With Deep Learning, large amounts of text data are processed through algorithms to automatically learn representations of similar words. Textkernel has started expanding its ‘document understanding’ models (cv and vacancy parsing) to take advantage of the benefits of Deep Learning.
Using raw data to learn new knowledge
In the case of text, Deep Learning exploits the fact that similar words occur in similar contexts to infer the meaning of a word. For instance in a CV extraction system, the words “Amsterdam” and “London” tend to be used in addresses as the “city”. Deep Learning sifts through large amounts of data and produce word representations that cluster together these similar words. When a new word with representation similar to Amsterdam and London is found, it is likely to be a city. In this way, new knowledge can be inferred from raw data.
A representation of the name (red) and address (black) words from 4 CVs. The plot is a projection in 3D of the word representation inferred using Deep Learning. Note how first names and parts of British postcodes (e.g. 1XA) each tend to cluster together.

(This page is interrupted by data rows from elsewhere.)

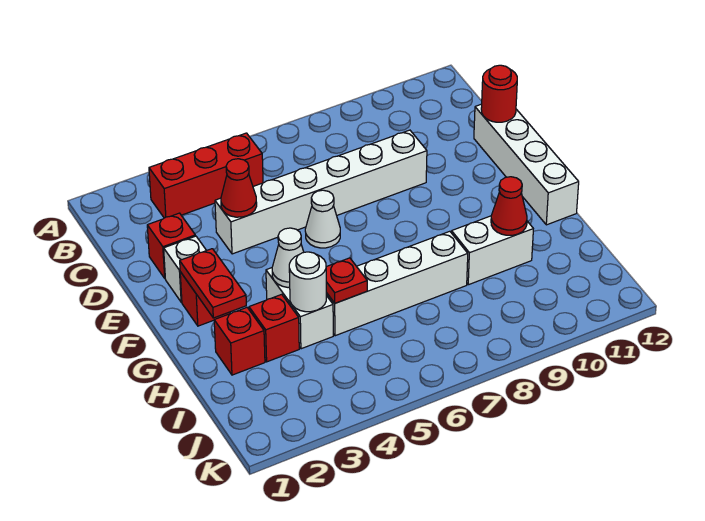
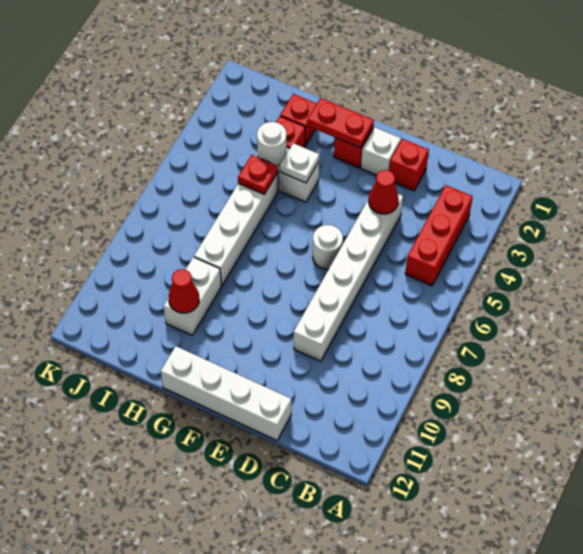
red round brick D12 level 2 -> none
white cone E6 level 1 -> white round brick E6 level 1
white cone G4 level 2 -> white plate G4 level 2

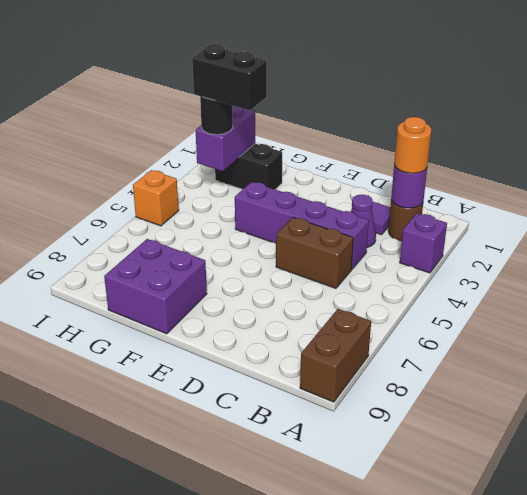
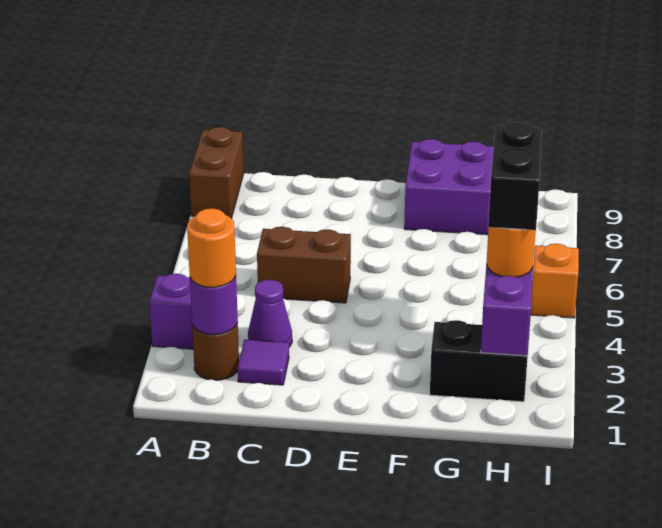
purple brick C4:F4 level 1 -> none
black brick G3:H3 level 4 -> black brick H3:H4 level 4
black round brick H3 level 3 -> orange round brick H3 level 3

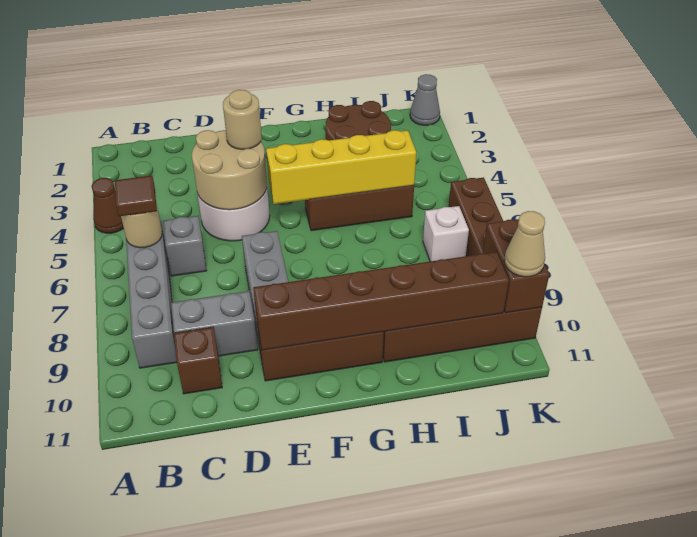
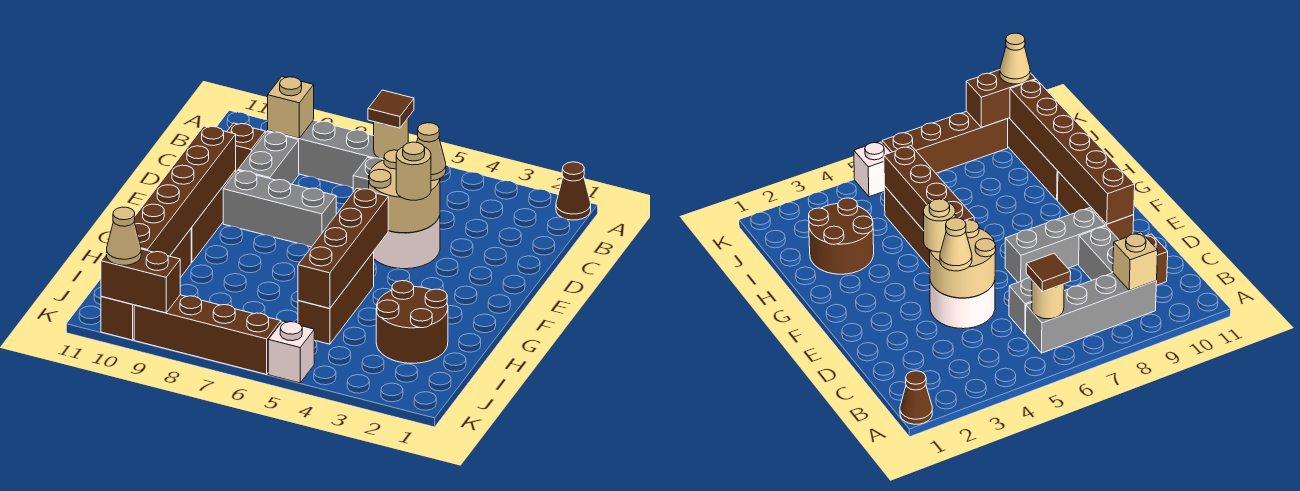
brown cone A4 level 1 -> brown cone A1 level 1
none -> tan brick B9 level 2
none -> tan cone D4 level 3
yellow brick F5:I5 level 2 -> brown brick F5:I5 level 2
white brick J7 level 1 -> white brick K5 level 1
grey cone K1 level 1 -> none

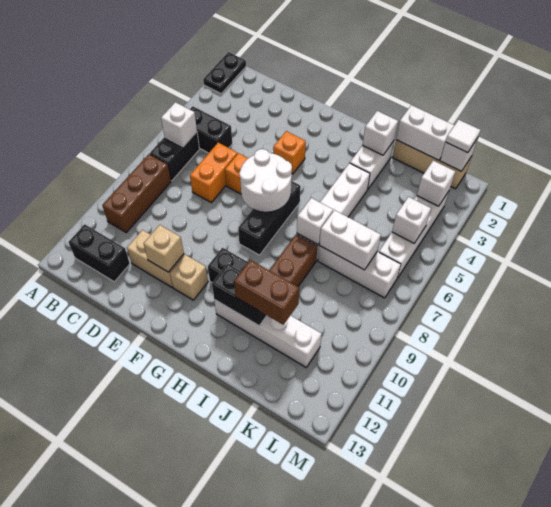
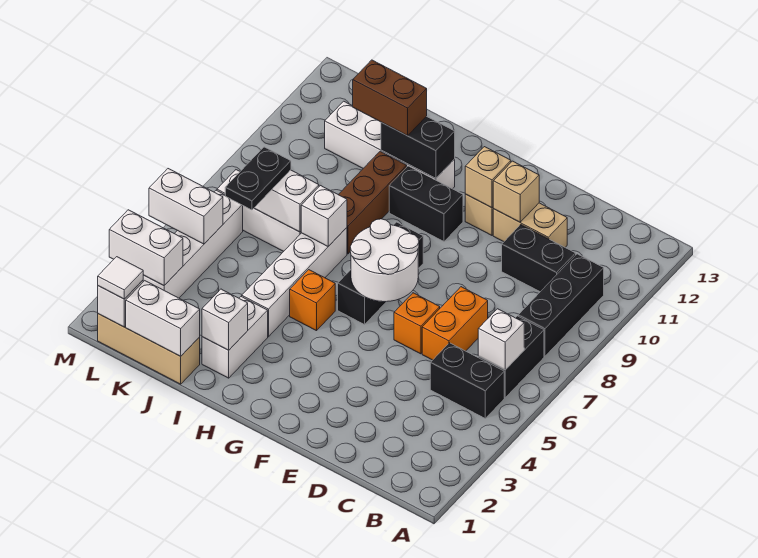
black plate A1:A2 level 1 -> black plate K6:K7 level 3
brown brick B8:B10 level 1 -> black brick B8:B10 level 1
black brick B12:C12 level 1 -> black brick C10:D10 level 1
orange brick F4 level 1 -> orange brick H5 level 1
none -> tan brick F11 level 2
white brick L3 level 2 -> white brick L3:M3 level 2
white brick L5 level 2 -> white brick L5:M5 level 2

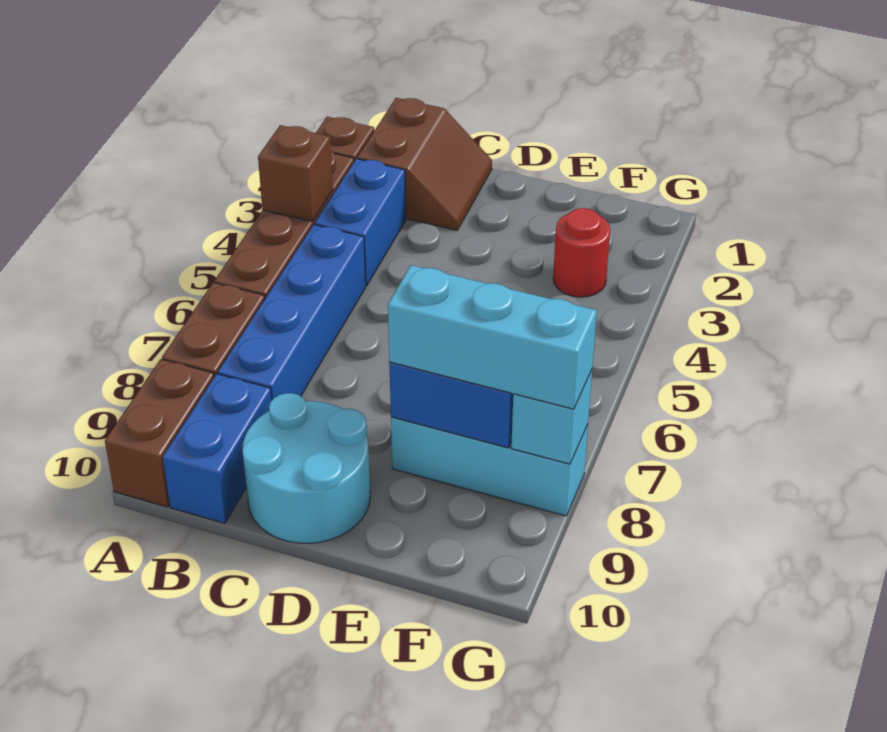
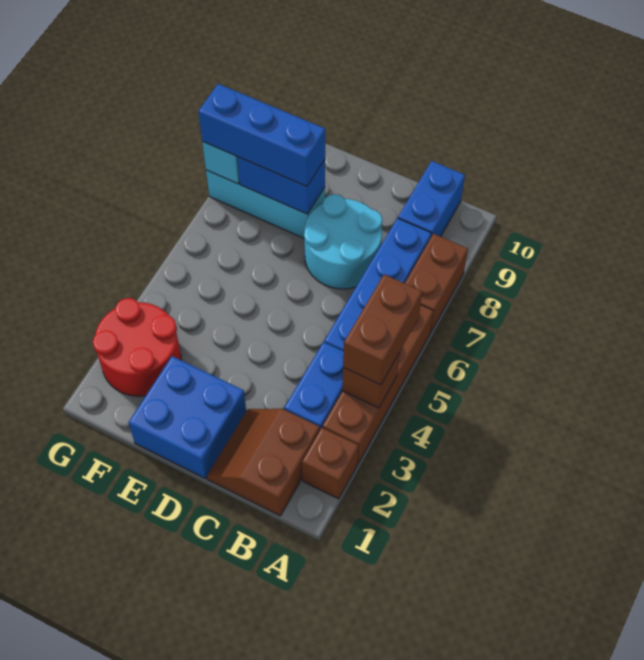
brown brick A9:A10 level 1 -> brown brick A4:A5 level 3
cyan round brick C9:D10 level 1 -> cyan round brick C7:D8 level 1
none -> blue brick D1:E2 level 1
cyan brick E8:G8 level 3 -> blue brick E8:G8 level 3
red round brick F3 level 1 -> red round brick F2:G3 level 1

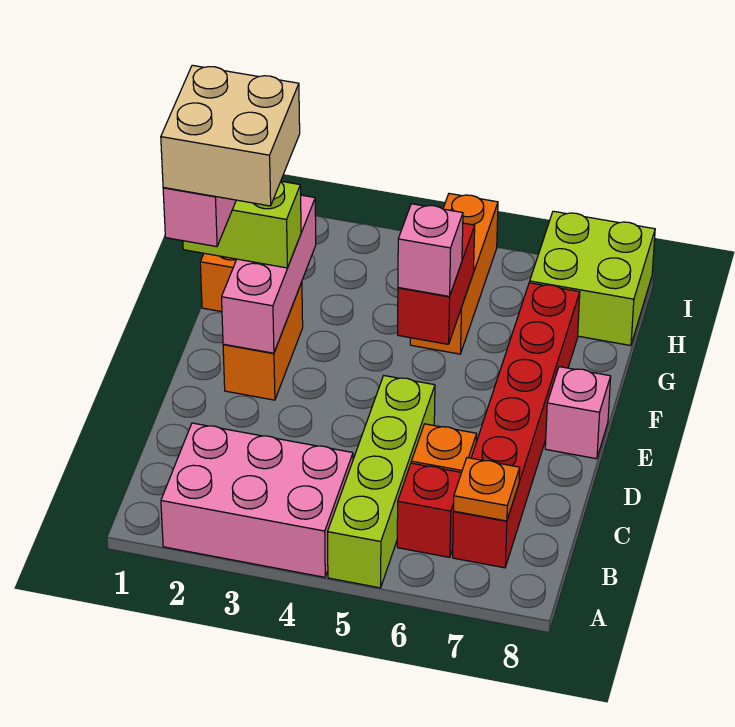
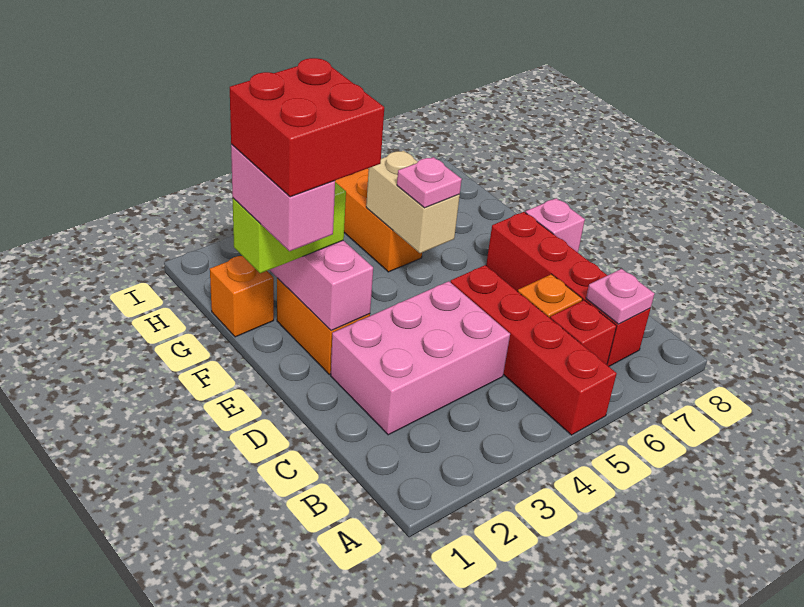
pink brick A2:B4 level 1 -> pink brick C2:D4 level 1
lime brick A5:D5 level 1 -> red brick A5:D5 level 1
red brick B7:G7 level 1 -> red brick B7:E7 level 1
orange plate B7 level 2 -> pink plate B7 level 2
tan brick E1:F2 level 5 -> red brick E1:F2 level 5
red brick F5:G5 level 2 -> tan brick F5:G5 level 2
pink brick F5 level 3 -> pink plate F5 level 3
lime brick H7:I8 level 1 -> none

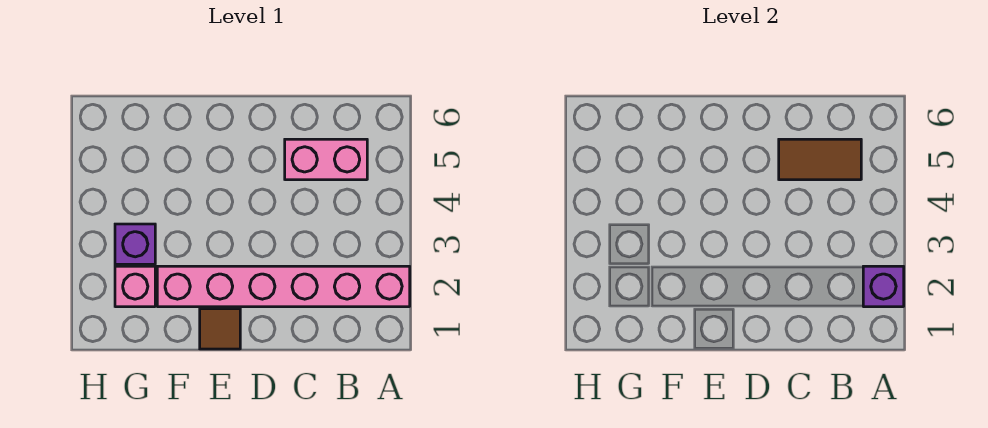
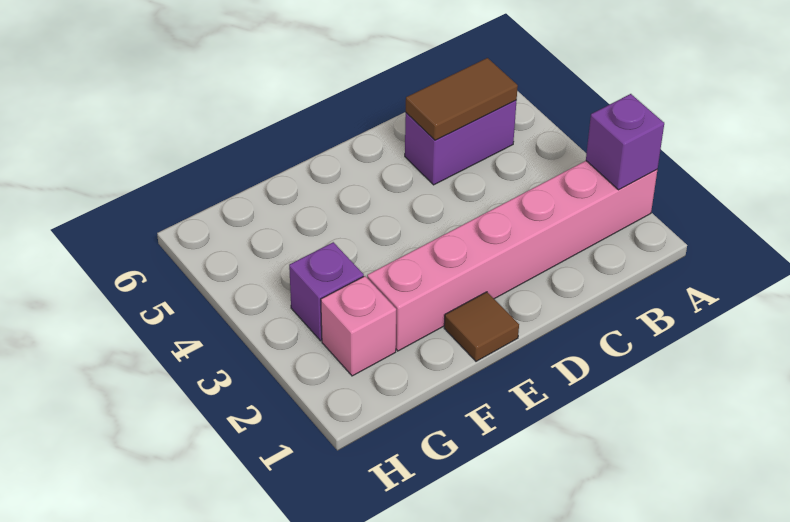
pink brick B5:C5 level 1 -> purple brick B5:C5 level 1

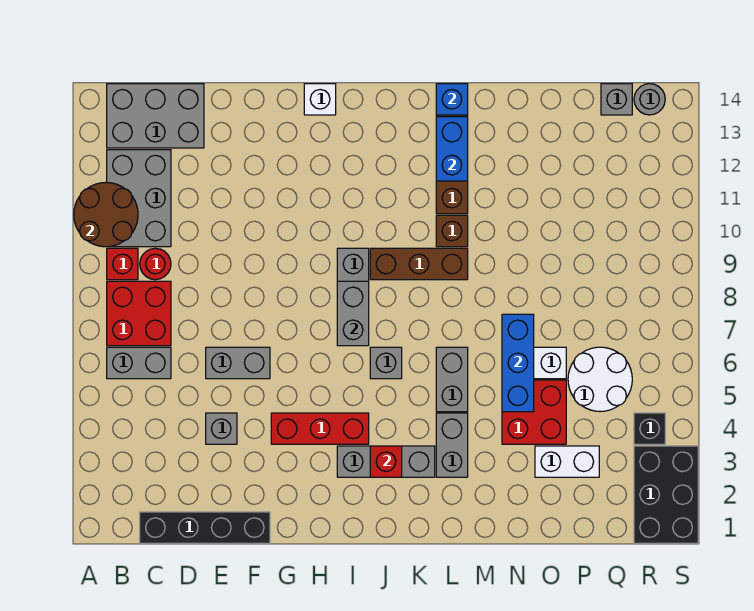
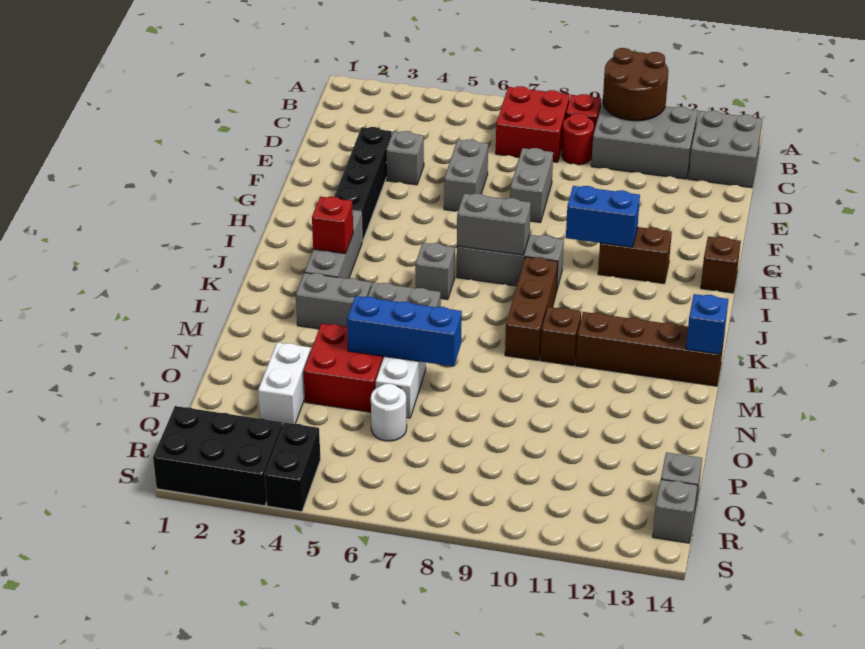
grey brick B6:C6 level 1 -> grey brick E8:F8 level 1
grey brick B13:D14 level 1 -> grey brick B13:C14 level 1
black brick C1:F1 level 1 -> black brick E3:H3 level 1
red brick G4:I4 level 1 -> none
none -> brown brick H11:H12 level 1
white brick H14 level 1 -> brown brick H14 level 1
blue brick L12:L13 level 2 -> blue brick H10:H11 level 2
white round brick P5:Q6 level 1 -> white round brick P6 level 1
black brick R4 level 1 -> black brick R4:S4 level 1
grey round brick R14 level 1 -> grey brick R14 level 1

Increasing coverage and robustness
Deep Learning has allowed Textkernel to break free from the limitations of using human annotated data in its ‘machine learning’ pipeline. Adding new knowledge used to be a time consuming process. For example, a list of skills had to be manually gathered and then integrated in the pipeline. With Deep Learning this process can be automated and implemented in a more systematic fashion. This new knowledge increases the robustness of Textkernel’s document understanding models, makes them more responsive to new words and increases their domain coverage.
Just like Google and Facebook, Textkernel is learning how to best leverage this new technique. The first results already show significant improvements although the Deep Learning R&D efforts are at an initial phase.
Expect even better parsing in the future!